Doctors urge residents to take precautions


— Steamboat Springs may be miles away from the furious wildfires near Denver and Glenwood Springs, but smoke drifting into the area has spurred local doctors and health officials to warn people to take health precautions if smoke conditions worsen.

"The main message is that it's here. There's a reasonable chance in the next few weeks or months we're going to experience (smoke) in Steamboat more," Dr. Steven Ross of Sleeping Bear Pediatrics said. "We are getting those chemicals they are drifting up."

Many people close to the fires are reporting respiratory problems due to the smoke. The fatal asthma attack of one Colorado Springs woman may have been linked to smoke from the Hayman wildfire, reports have said.

Not nearly as many people in the Steamboat area have been affected by smoke from the wildfires, Ross said. But he said that a handful have: He's spoken with at least six people in the past few days who have had problems breathing due to smoke in the area. Ross said there are also increased reports of respiratory problems in Hayden and Craig.

Smoke from wildfires has particles and chemicals that can irritate a person's lungs, making it difficult to breathe and causing other respiratory problems such as coughing, wheezing, chest pain and eye, nose and throat irritation.

People that have health conditions such as asthma, emphysema and heart conditions are especially at risk, Ross said. He said local residents with those conditions should take their prescription medications regularly and should not be afraid to contact their doctors if their conditions worsen.

"If you do develop a cough, shortness of breath or wheezing, it would be good to contact your physicians," Ross said.

Young children, the elderly and people with respiratory infections such as colds or flus should also take special precautions if air quality in the region becomes worse from the fires.

If ash or smoke is visible, officials advise people stay indoors with the windows closed and use an air filter if they can.

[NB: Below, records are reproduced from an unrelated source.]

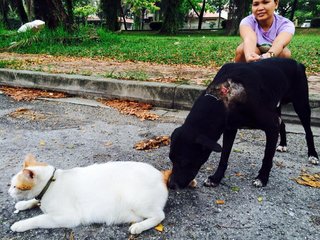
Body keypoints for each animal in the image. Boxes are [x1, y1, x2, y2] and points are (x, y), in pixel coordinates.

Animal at [169, 57, 318, 188]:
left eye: (185, 162)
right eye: (171, 159)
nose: (171, 185)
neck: (224, 98)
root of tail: (298, 63)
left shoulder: (271, 125)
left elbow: (267, 157)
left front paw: (262, 178)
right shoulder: (229, 128)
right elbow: (224, 156)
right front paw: (216, 178)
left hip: (301, 104)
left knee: (308, 131)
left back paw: (313, 155)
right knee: (283, 123)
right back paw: (283, 144)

If a significant amount of smoke can be seen in the air, even if it's far away, it is a good idea to keep outdoor exercise at a moderate level, officials said.

Susan Bowl, R.N., is the public health nurse manager for Routt and Moffatt counties. Bowl said the public health department has not received any health complaints about smoke yet but people should still be wary.

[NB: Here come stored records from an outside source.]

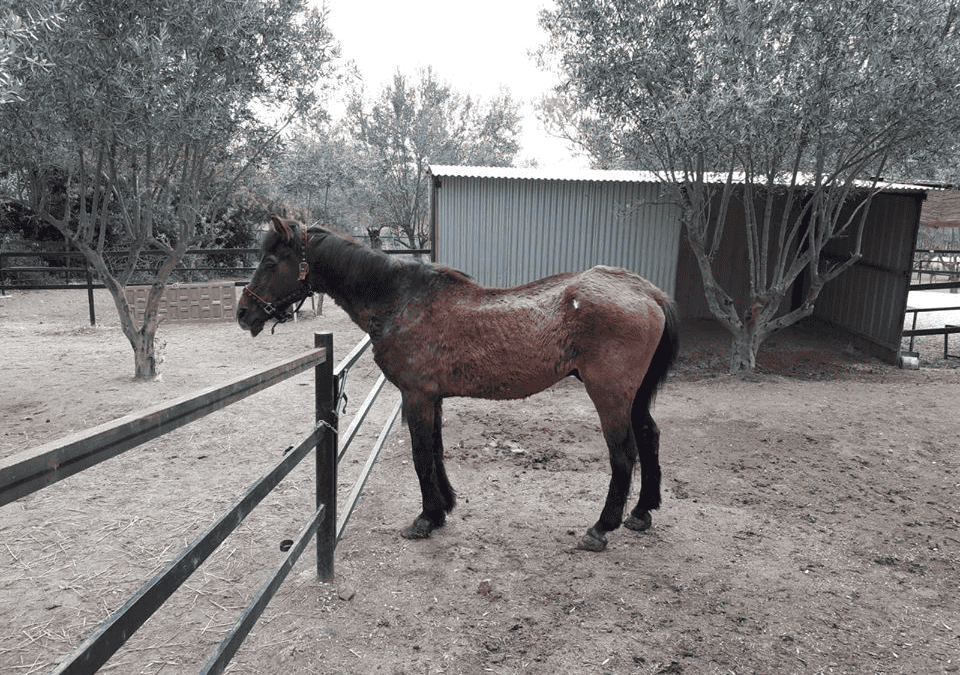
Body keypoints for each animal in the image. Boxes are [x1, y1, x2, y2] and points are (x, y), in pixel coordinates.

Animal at [236, 219, 680, 552]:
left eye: (272, 260)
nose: (244, 313)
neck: (399, 300)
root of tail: (647, 292)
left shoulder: (416, 396)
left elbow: (421, 456)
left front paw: (425, 518)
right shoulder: (432, 398)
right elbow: (435, 451)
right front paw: (444, 507)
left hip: (609, 395)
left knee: (623, 454)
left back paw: (601, 528)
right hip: (634, 397)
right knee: (649, 437)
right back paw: (641, 513)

"Any time there's any large pollutants in the air, people with lung problems such as lung cancer, emphysema and asthma are more at risk of developing lung problems," Bowl said.

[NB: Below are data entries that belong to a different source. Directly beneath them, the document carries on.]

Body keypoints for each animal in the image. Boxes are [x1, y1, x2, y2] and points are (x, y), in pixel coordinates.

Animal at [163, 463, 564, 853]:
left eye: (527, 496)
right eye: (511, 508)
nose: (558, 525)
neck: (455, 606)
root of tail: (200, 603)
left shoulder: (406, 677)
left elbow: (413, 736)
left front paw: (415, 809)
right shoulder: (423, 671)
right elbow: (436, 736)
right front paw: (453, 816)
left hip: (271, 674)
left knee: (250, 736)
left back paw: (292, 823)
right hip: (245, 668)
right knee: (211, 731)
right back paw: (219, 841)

Conditions in Steamboat so far have not been unhealthy, said Michael Zopf, environmental health director for Routt County.

"I'm not seeing the types of (pollutant) levels that would indicate a risk to public health," Zopf said. "There has been quite a bit of material in the air but we have not approached the threshold that would indicate a violation of national ambient air quality standards for particulate matter."

The air quality standards Zopf referred to are set by the EPA and apply to the entire nation. The highest level that particulate matter 10 microns or less in size can reach over a 24-hour period is 150 micrograms of particulate in each cubic meter of air.

On Wednesday in Steamboat, Zopf said the level was about 40, which is typical for this type of year. He also said that even over the weekend when skies in the area were hazy, the amount of particulates in the area did not exceed the EPA threshold.

Zopf said he agreed that residents should still take caution, especially if conditions worsen or if fires flare up closer to the city.

"If you do have a respiratory problem," Zopf said, "(the smoke) certainly can be a problem."